Philips cardiovascular software found to contain privilege escalation, code execution bugs
Multiple versions of cardiovascular imaging and information management software from Philips have been found to contain vulnerabilities that could lead to escalated privileges and arbitrary code execution.
The first vulnerability, CVE-2018-14787, is a high-severity flaw (CVSS score of 7.3) found in versions 2.x or prior of Philips’ IntelliSpace Cardiovascular (ISCV) solution and Xcelera versions 4.1 and earlier.

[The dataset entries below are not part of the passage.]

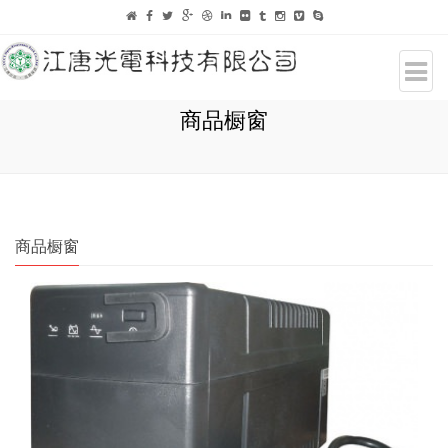
商品橱窗
商品橱窗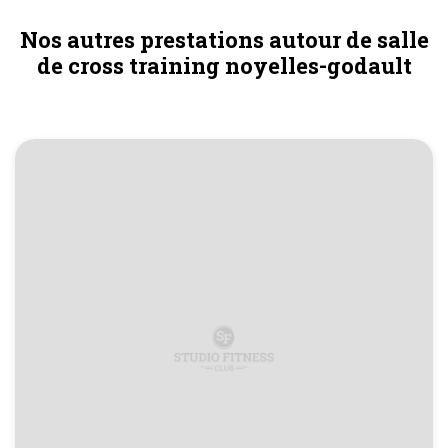
Nos autres prestations autour de salle
de cross training noyelles-godault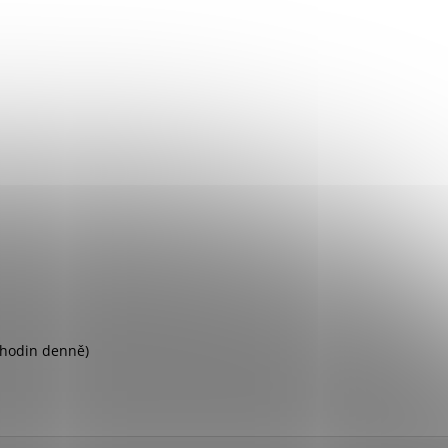
 hodin denně)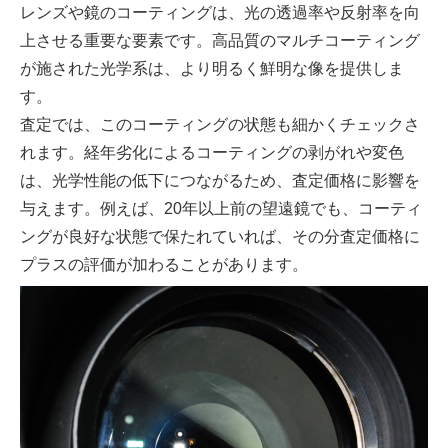
レンズや鏡のコーティングは、光の透過率や反射率を向
上させる重要な要素です。高品質のマルチコーティング
が施された光学系は、より明るく鮮明な像を提供しま
す。
査定では、このコーティングの状態も細かくチェックさ
れます。経年劣化によるコーティングの剥がれや変色
は、光学性能の低下につながるため、査定価格に影響を
与えます。例えば、20年以上前の望遠鏡でも、コーティ
ングが良好な状態で保たれていれば、その分査定価格に
プラスの評価が加わることがあります。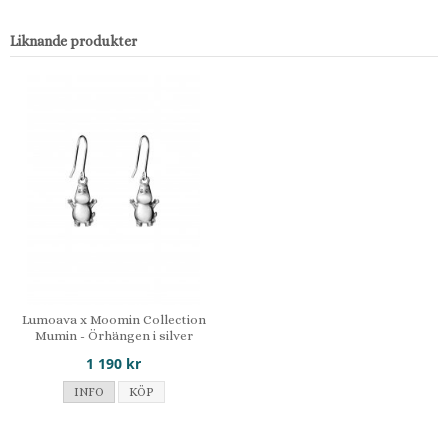
Liknande produkter
Lumoava x Moomin Collection
Mumin - Örhängen i silver
1 190 kr
INFO
KÖP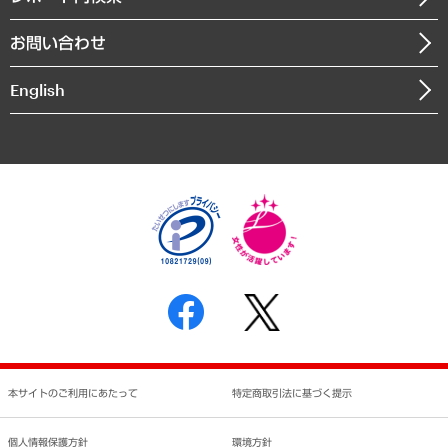
書籍
組織図・本部部室紹介
自然資源・農林水産業・食料システム
お問い合わせ
インドネシア現地法人
決算公告
English
業績ハイライト
アクセスマップ
個人情報保護方針
環境方針
サステナビリティ
特定商取引法に基づく表示
SNSアカウントコミュニティガイドライン
反社会的勢力に対する基本方針
個人情報の取り扱いについて
書面による個人情報の開示等の請求の手続きについて
本サイトのご利用にあたって
特定商取引法に基づく提示
個人情報保護方針
環境方針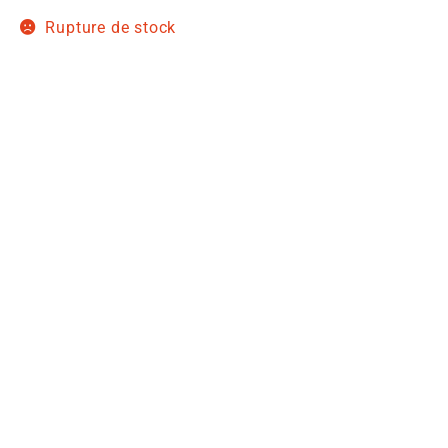
Rupture de stock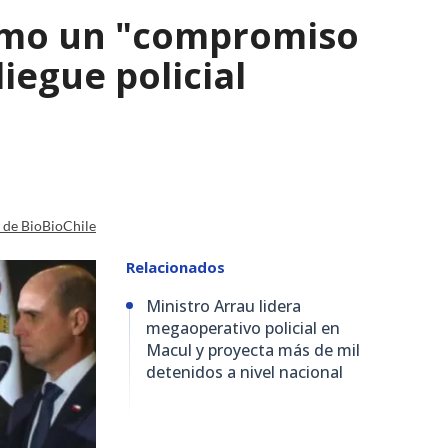
como un "compromiso
iegue policial
a de BioBioChile
Relacionados
Ministro Arrau lidera
megaoperativo policial en
Macul y proyecta más de mil
detenidos a nivel nacional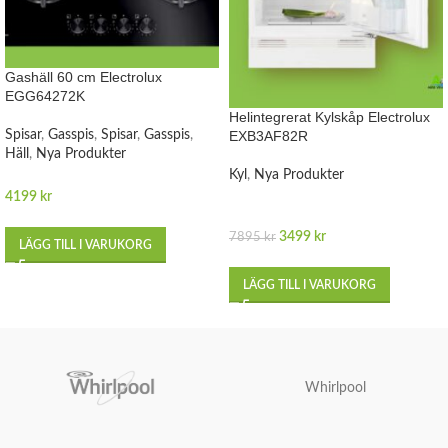
Gashäll 60 cm Electrolux
EGG64272K
Helintegrerat Kylskåp Electrolux
Spisar
,
Gasspis
,
Spisar
,
Gasspis
,
EXB3AF82R
Häll
,
Nya Produkter
Kyl
,
Nya Produkter
4199
kr
3499
kr
7895
kr
LÄGG TILL I VARUKORG
LÄGG TILL I VARUKORG
Whirlpool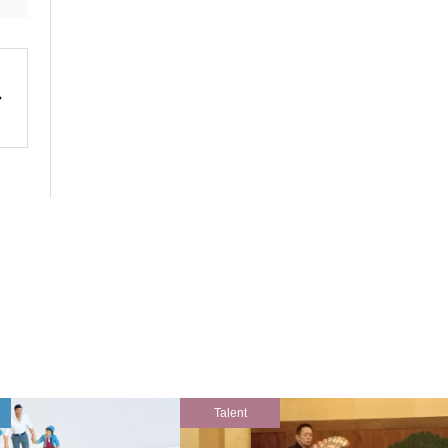
Talent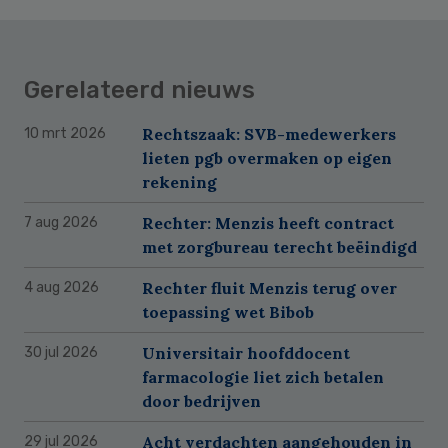
Gerelateerd nieuws
Rechtszaak: SVB-medewerkers
10 mrt 2026
lieten pgb overmaken op eigen
rekening
Rechter: Menzis heeft contract
7 aug 2026
met zorgbureau terecht beëindigd
Rechter fluit Menzis terug over
4 aug 2026
toepassing wet Bibob
Universitair hoofddocent
30 jul 2026
farmacologie liet zich betalen
door bedrijven
Acht verdachten aangehouden in
29 jul 2026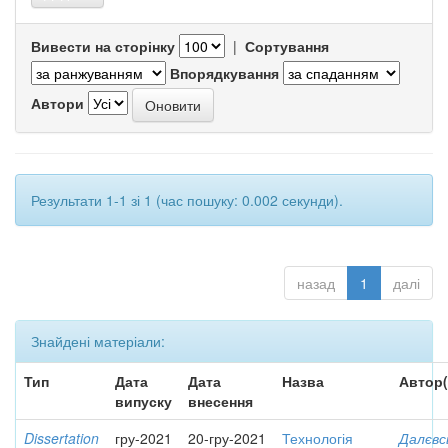
Вивести на сторінку
|
Сортування
Впорядкування
Автори
Результати 1-1 зі 1 (час пошуку: 0.002 секунди).
назад
1
далі
Знайдені матеріали:
Тип
Дата
Дата
Назва
Автор(
випуску
внесення
Dissertation
гру-2021
20-гру-2021
Технологія
Далєвс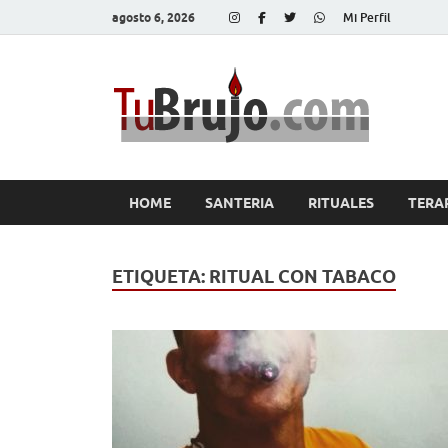
agosto 6, 2026
Mi Perfil
Tu
Salud, Di
HOME
SANTERIA
RITUALES
TERA
ETIQUETA:
RITUAL CON TABACO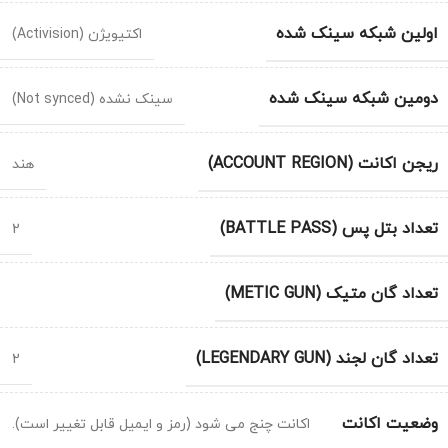
اولین شبکه سینک شده
اکتیویژن (Activision)
دومین شبکه سینک شده
سینک نشده (Not synced)
ریجن اکانت (ACCOUNT REGION)
هند
تعداد بتل پس (BATTLE PASS)
2
تعداد گان متیک (METIC GUN)
تعداد گان لجند (LEGENDARY GUN)
2
وضعیت اکانت
اکانت چنج می شود (رمز و ایمیل قابل تغییر است).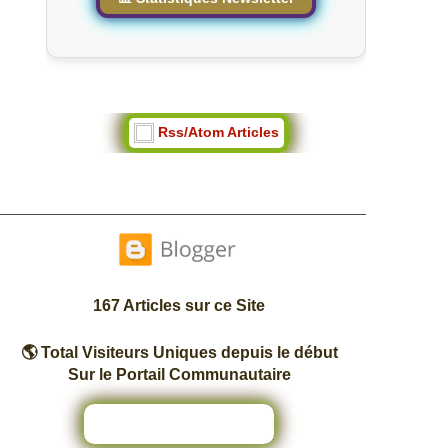
Rss/Atom Articles
167 Articles sur ce Site
🌎 Total Visiteurs Uniques depuis le début
Sur le Portail Communautaire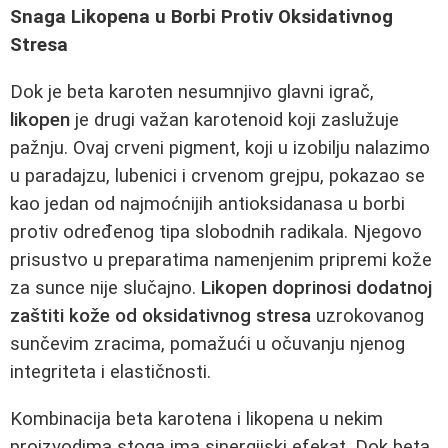
Snaga Likopena u Borbi Protiv Oksidativnog
Stresa
Dok je beta karoten nesumnjivo glavni igrač,
likopen
je drugi važan karotenoid koji zaslužuje
pažnju. Ovaj crveni pigment, koji u izobilju nalazimo
u paradajzu, lubenici i crvenom grejpu, pokazao se
kao jedan od najmoćnijih antioksidanasa u borbi
protiv određenog tipa slobodnih radikala. Njegovo
prisustvo u preparatima namenjenim pripremi kože
za sunce nije slučajno.
Likopen doprinosi dodatnoj
zaštiti kože od oksidativnog stresa
uzrokovanog
sunčevim zracima, pomažući u očuvanju njenog
integriteta i elastičnosti.
Kombinacija beta karotena i likopena u nekim
proizvodima stoga ima sinergijski efekat. Dok beta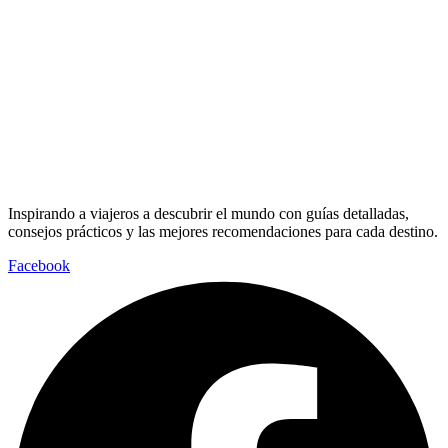
Inspirando a viajeros a descubrir el mundo con guías detalladas,
consejos prácticos y las mejores recomendaciones para cada destino.
Facebook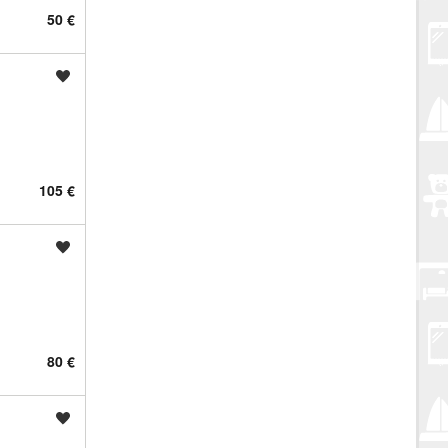
50 €
Spremi oglas
105 €
Spremi oglas
80 €
Spremi oglas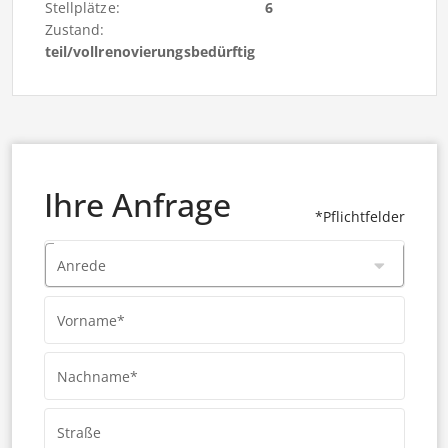
Stellplätze:
6
Zustand:
teil/vollrenovierungsbedürftig
Ihre Anfrage
*Pflichtfelder
Anrede
Vorname*
Nachname*
Straße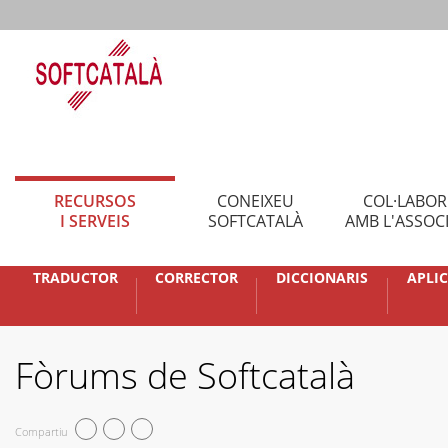
RECURSOS
CONEIXEU
COL·LABO
I SERVEIS
SOFTCATALÀ
AMB L'ASSOC
TRADUCTOR
CORRECTOR
DICCIONARIS
APLI
Fòrums de Softcatalà
Compartiu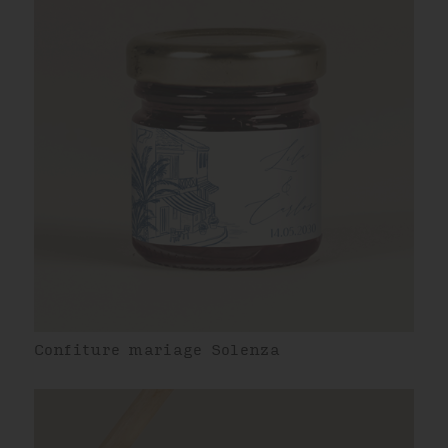
Confiture mariage Solenza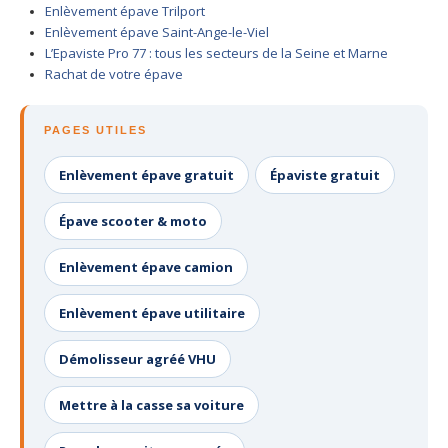
Enlèvement épave Trilport
Centre
agréé VHU 94 : casse auto avec destruction
Enlèvement épave Saint-Ange-le-Viel
L’Epaviste Pro 77 : tous les secteurs de la Seine et Marne
Centre
agréé VHU 95 : casse auto avec destruction
Rachat de votre épave
DOCUMENTS
À JOINDRE
PAGES UTILES
RACHAT
VÉHICULES
Enlèvement épave gratuit
Épaviste gratuit
CONTACT
Épave scooter & moto
01 83 64 20 40
Enlèvement épave camion
Enlèvement épave utilitaire
Démolisseur agréé VHU
Mettre à la casse sa voiture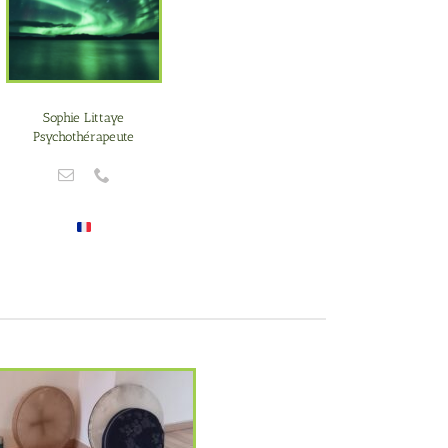
Sophie Littaye
Psychothérapeute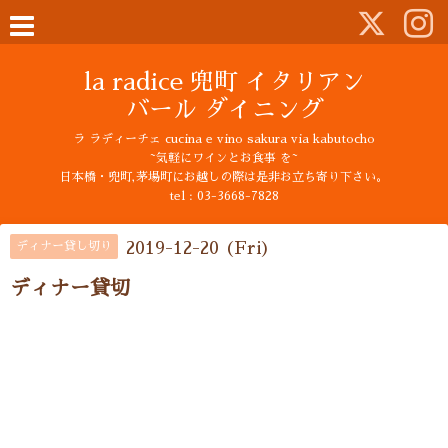
la radice 兜町 イタリアン
バール ダイニング
ラ ラディーチェ cucina e vino sakura via kabutocho
~気軽にワインとお食事 を~
日本橋・兜町,茅場町にお越しの際は是非お立ち寄り下さい。
tel : 03-3668-7828
2019-12-20 (Fri)
ディナー貸し切り
ディナー貸切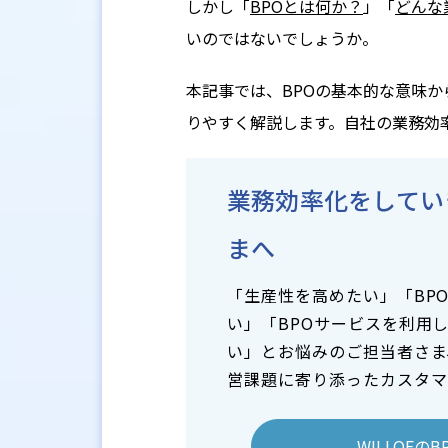
しかし「
BPOとは何か？
」「
どんな
いのではないでしょうか。
本記事では、BPOの基本的な意味
りやすく解説します。自社の業務効
業務効率化をしてい
まへ
「生産性を高めたい」「BP
い」「BPOサービスを利用
い」とお悩みのご担当者さま、
営課題に寄り添ったカスタマ
WILLOF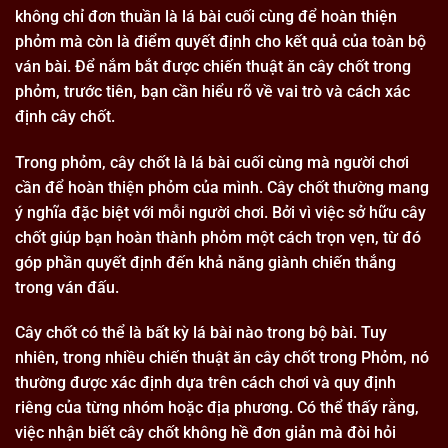
không chỉ đơn thuần là lá bài cuối cùng để hoàn thiện
phỏm mà còn là điểm quyết định cho kết quả của toàn bộ
ván bài. Để nắm bắt được chiến thuật ăn cây chốt trong
phỏm, trước tiên, bạn cần hiểu rõ về vai trò và cách xác
định cây chốt.
Trong phỏm, cây chốt là lá bài cuối cùng mà người chơi
cần để hoàn thiện phỏm của mình. Cây chốt thường mang
ý nghĩa đặc biệt với mỗi người chơi. Bởi vì việc sở hữu cây
chốt giúp bạn hoàn thành phỏm một cách trọn vẹn, từ đó
góp phần quyết định đến khả năng giành chiến thắng
trong ván đấu.
Cây chốt có thể là bất kỳ lá bài nào trong bộ bài. Tuy
nhiên, trong nhiều chiến thuật ăn cây chốt trong Phỏm, nó
thường được xác định dựa trên cách chơi và quy định
riêng của từng nhóm hoặc địa phương. Có thể thấy rằng,
việc nhận biết cây chốt không hề đơn giản mà đòi hỏi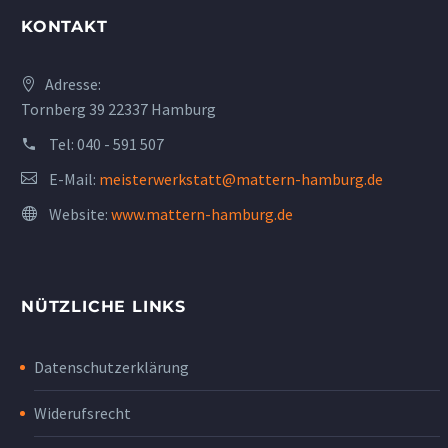
KONTAKT
Adresse:
Tornberg 39 22337 Hamburg
Tel:
040 - 591 507
E-Mail:
meisterwerkstatt@mattern-hamburg.de
Website:
www.mattern-hamburg.de
NÜTZLICHE LINKS
Datenschutzerklärung
Widerufsrecht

According to an advisory last week by the U.S. Department of Homeland Security’s ICS-CERT division, “an attacker with escalated privileges could access folders which contain executables where authenticated users have write permissions, and could then execute arbitrary code with local administrative permissions.”
Philips explained in its own corporate advisory that the affected versions “contain 20 Windows services of which the executables are being present in a folder where authenticated users have write permissions. The services run as a local admin account or local system account, and if a user were to replace one of the executables with a different program, that program too would be executed with local admin or local system permissions.”
The other issue, CVE-2018-14789, is a medium-severity unquoted search path or element vulnerability that can allow malicious actors to elevate privileges and execute code in ISCV versions 3.1 and earlier and Xcelera versions 4.1 and prior. Philips said that the affected versions have 16 Windows services that fail to have quotes in the path name. “These services are running with local admin rights, and are initiated with a registry key. This path may permit a user to place an executable that provides local admin rights,” Philips stated.
The company noted that the bugs’ risk is minimized by that fact that authenticated users must first locally access the ISCV/Xcelera servers locally in order pull off an exploit. By default, this process is disabled.
Philips announced that it will patch the issue upon the October 2018 release of ISCV 3.2. The ICS-CERT had slightly different information in its advisory, saying that the specific issue found in Version 2.x or prior and Xcelera Version 4.1 or prior, was previously mitigated by the release of ISCV 3.1 earlier this year.
In lieu of an official patch for now, Philips recommends that users change their Windows settings accordingly. Also, DHS’ National Cybersecurity and Communications Integration Center (NCCIC) has advised users to minimize affected devices’ network exposure, implement firewalls, and use secure methods for remote access including credible VPN products.